Steuart and Tom Walton have led the foundation in donations to develop Northwest Arkansas' mountain-biking facilities. As of 2019, the Walton Family Foundation had contributed $85 million to trail development in Arkansas.

=== Education ===
In 2016, the foundation launched a plan to spend $1 billion over five years for educational opportunities across the U.S. The money funded school growth, teacher training, and school projects. Later that year, the Walton Family Foundation launched the Building Equity Initiative, with $250 million in financial support to provide charter schools with access to capital to improve accessibility, create and expand their facilities. The foundation awarded $100 million to support K-12 schools in 2018. As part of its five-year strategy announced in 2021, the foundation committed more than $75 million to programs that create job and career pathways for students after graduation. In 2021, the foundation awarded $15 million for the 1954 Project to improve Black leadership in education.

The foundation has also supported research projects on Generation Z’s attitudes towards their education experiences in the wake of the COVID-19 pandemic.

=== Environment ===
The foundation's conservation spending focuses on oceans and sustainable seafood; as well as the preservation of the Colorado and Mississippi rivers, including support for agricultural practices that protect water. Grantmaking has also included funds to protect coastal regions along the Gulf of Mexico.

The foundation released an expanded strategic plan for its environmental program in 2021. In addition to ocean and water conservation remaining a focus for the organization, it emphasized addressing climate change by working with intermediary funds to distribute grants to smaller community groups, expanding agriculture philanthropy, and supporting indigenous communities.

Other recipients of funding from the foundation's environment program have been the Associated Press for environmental journalism, The National Audubon Society, Conservation International, and the World Wildlife Fund.
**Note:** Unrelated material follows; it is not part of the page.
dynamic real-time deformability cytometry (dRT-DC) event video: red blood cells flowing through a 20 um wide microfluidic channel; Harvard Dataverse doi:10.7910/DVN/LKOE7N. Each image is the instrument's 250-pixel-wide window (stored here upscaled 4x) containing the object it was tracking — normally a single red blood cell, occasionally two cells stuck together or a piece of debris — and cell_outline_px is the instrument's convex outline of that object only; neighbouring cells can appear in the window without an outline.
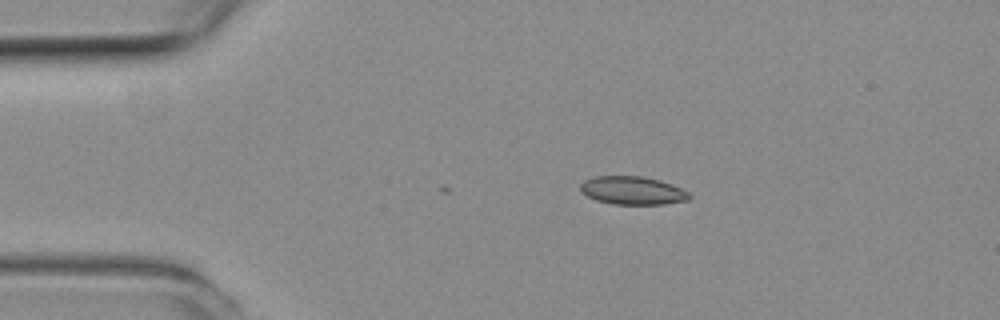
{"species": "common noctule bat (a hibernating species)", "species_latin": "Nyctalus noctula", "temperature_condition": "room temperature", "stored_images_in_passage": 3, "camera_frame_rate_fps": 3000, "um_per_image_px": 0.085, "animal": {"sex": "female", "body_mass_g": 19.3, "forearm_length_mm": 54.1}, "frame": {"image": 1, "passage_image": 1, "time_ms": 0.0, "image_size_px": [1000, 320], "cell_outline_px": [[692, 196], [688, 200], [664, 204], [612, 204], [596, 200], [580, 192], [580, 184], [584, 180], [596, 176], [644, 176], [660, 180], [672, 184], [688, 192]], "centroid_in_image_um": [53.76, 16.19], "position_along_channel_um": 31.2, "area_um2": 17.98}}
==== Seafood sustainability ====
In 2016, the foundation committed $250 million to marine conservation. It initially focused on the US, Japan, and Spain as markets with a high demand for seafood, and on five of the top seafood producing countries, Indonesia, the United States, Mexico, Chile and Peru. The program was aimed at improving systems to support community fishing rights, rebuilding fish stocks, and building policies and markets for sustainably harvested seafood. In 2021, the foundation released an expanded plan that included a greater focus on specific commodities, and expanded its market focus to include the entire European Union.

==== River conservation ====
The foundation's conservation spending has included funds to protect the Colorado River and the coastal regions along the Gulf of Mexico. It gave approximately $200 million to charities, universities, and media outlets working on water issues around the Colorado river between 2011 and 2021. The Foundation’s work in the space has focused on ending overuse of the Colorado River across the West. This has included research and efforts to advance a water market system – where water is traded as a commodity – as a means of conserving the river. The foundation said it has pivoted away from water markets to focus on reducing the amount of water removed from the river, watershed health, forest restoration, and sustainable fisheries.